We are counseled through our choices with no pressure and as much explanation as we need.
The first option is to try to induce vomiting. The obstruction seems too large for this to work so we skip that step.
We can take Bea home and wait to see if she can pass the obstruction the old fashioned way, but if the ball exits the stomach and gets stuck in the intestines, the surgery can be far more complex and dangerous so we skip that idea as well.
It comes down to operating on Bea that night at the emergency clinic or waiting ’til morning and hoping our regular veterinarian can fit her in that day.
The possibility exists that if we wait a day, the ball could move onto the intestines or get lodged in the opening between the stomach and intestine, so we opt for the immediate surgery.
Preparing for Surgery
The tech brings Bea out for us to love on for as long as we’d like. She’s been sedated so she’s extra cuddly and sweet.
We say our goodbyes and head across the street for some liquid courage. It is 12:30 am on a Monday night and we’re toasting our beloved firecracker of a dog, who has only been in our care a few short months.
Bea found us through Northwest Bulldog Haven.
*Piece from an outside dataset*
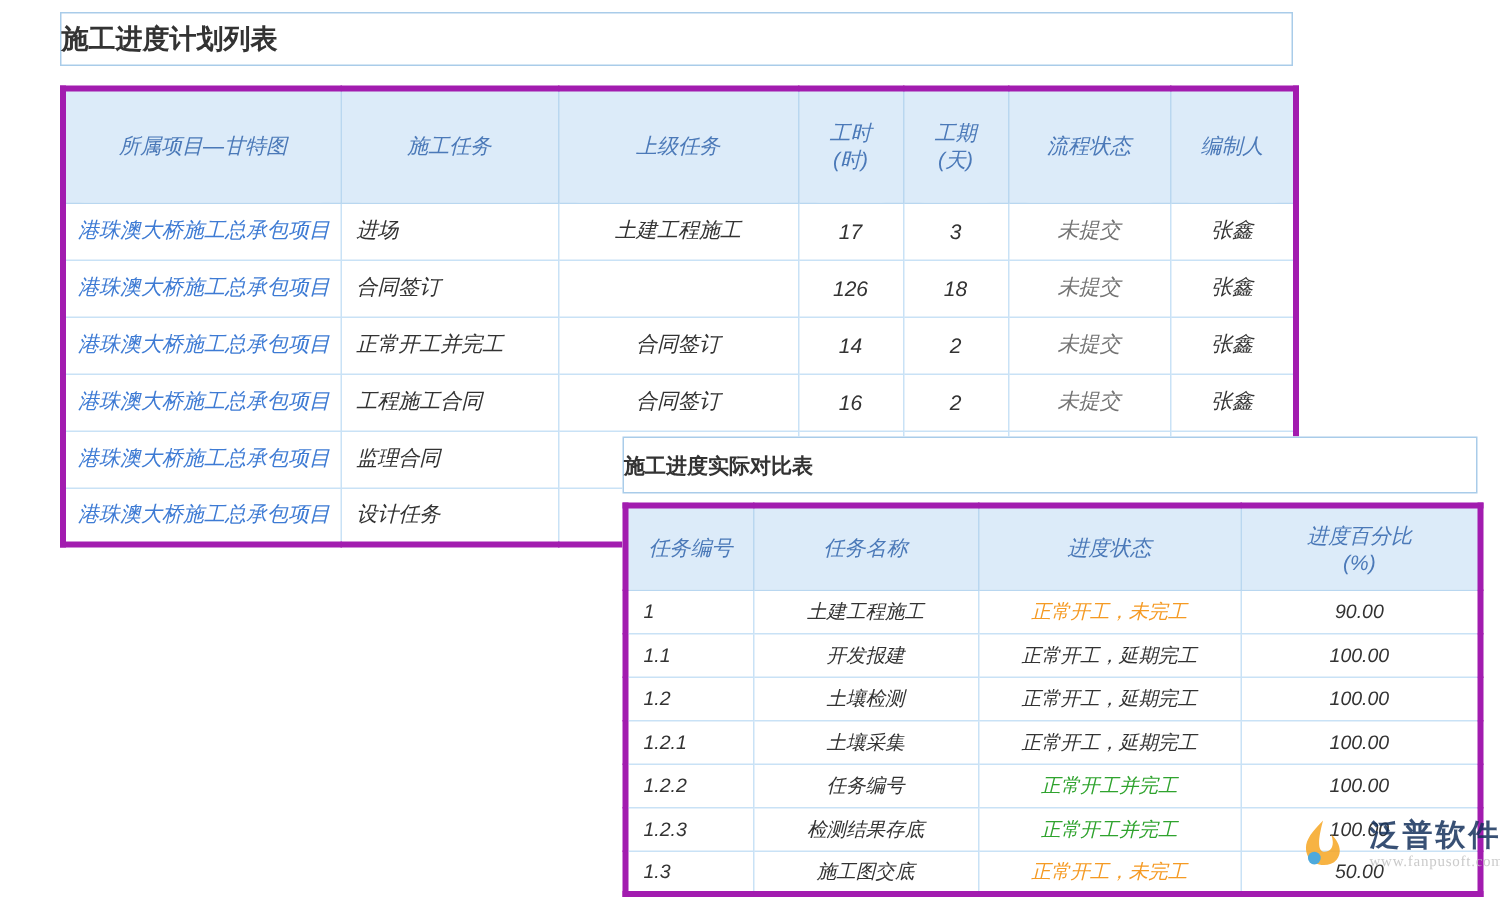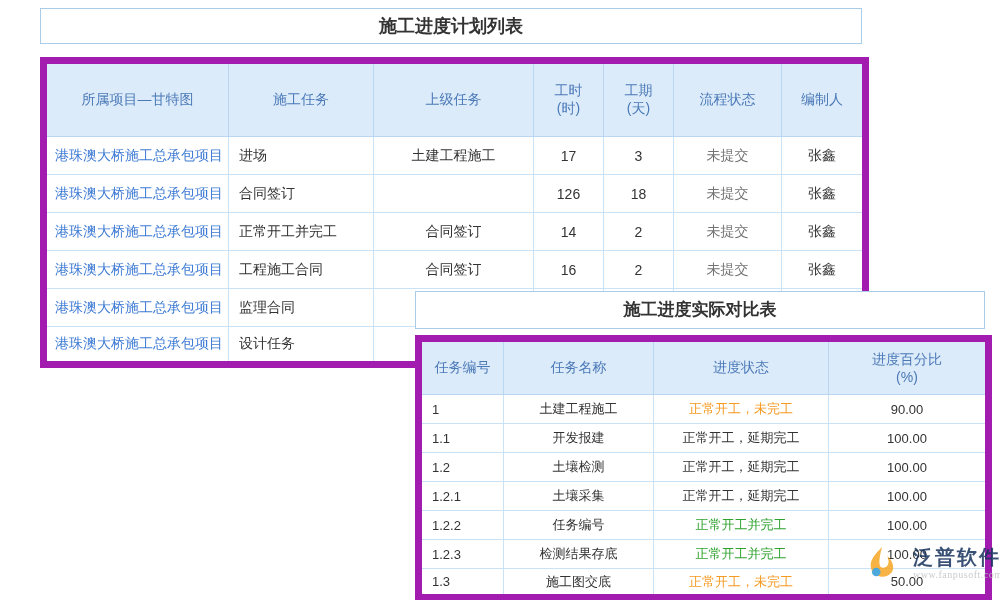"施工进度计划列表" .title-box { text-align: center -> none }
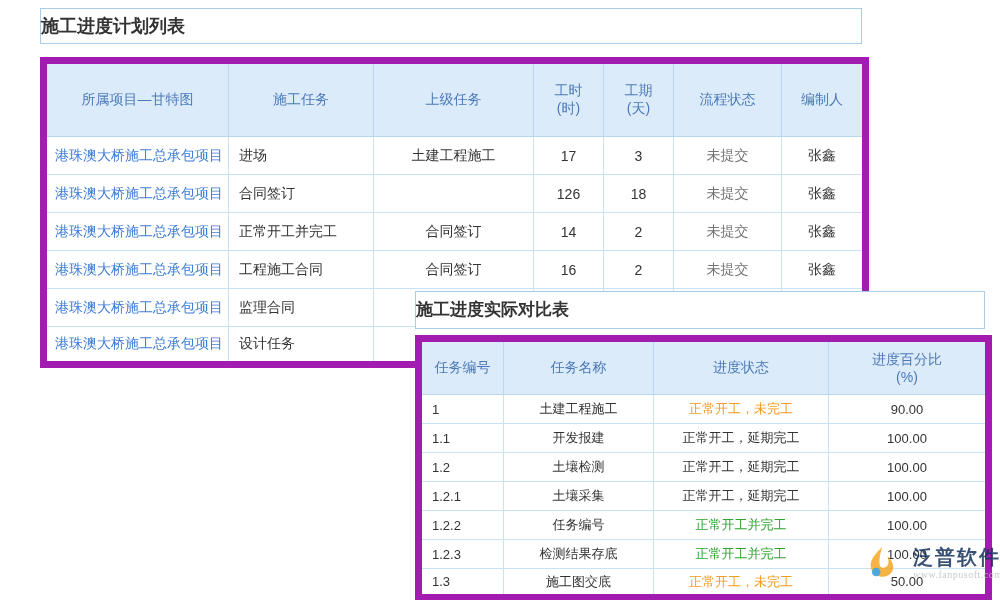"所属项目—甘特图" table { border: 7px solid #a21caf -> 4px solid #a21caf; font-style: none -> italic }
We had been considering adding a new dog to our family for some time, and not seeing any specific dogs available in our area, I had written some generic applications to local rescues working with French bulldogs.
A foster family reached out to us from Bulldog Haven almost immediately, with a very active Frenchie/Boston mix who was “hyperactive” and “very vocal.” She had been tried and rejected by a lot of potential adopters.
We met her and fell in love instantly. It took some time for that love to be fully reciprocated, but it was so very worth it. We couldn’t imagine losing her to a stupid accident after only a few short months of unlocking her personality and building the trust and understanding to make her feel like part of our pack after so many rejections.
We picked up Bea the next evening. She was loopy with sedation, shaved half-naked, and wearing the requisite satellite dish. Thus began the longest night of my life.
Poor Miss Bea couldn’t lie down or get comfortable that night (or the next two).
I lay awake on the couch with her as she miserably tried to wedge her cone up on a pillow or piece of furniture to hold the weight of her head as she tried to fall asleep standing up.
As her legs began to inevitably collapse she would leap up shrieking and wailing and run around in circles panting only to settle down and try it again and again.
She finally managed to pass out on her side at 5 am that first night for about 90 continuous minutes (me too).
I made “stairs” out of couch cushions so she could get up and down without hopping and could prop her cone of shame in various ways.
The next morning I took her to her regular vet for a check-up and to see if there were more sedation options to let her recover in peace.
The regular vet added an anti-inflammatory to the mix which seemed to help a bit. Although the head-propping sleeping-standing routine did continue for two more nights, each night she was able to give up and lie down on her side a little earlier than the previous, and slept all through the night on the fourth night.
I stayed home with her and slept with her on the low bed in the guestroom. By day five she reached the “too active for her own good” phase of recuperation, finally pooped (first since the surgery), and could lay on a bed chewing a bone like the cone of shame was a fashion statement and not a torture device.
What I Learned
While I can’t recommend emergency surgery as a training tool, the week I spent nursing my girl back to health has deeply strengthened our bond.
She and her dog brother Rudy had to be kept separate during her recovery, but were delighted to play and walk together immediately after the week of isolation was over (she was very growly at him while she was hurt, understandably).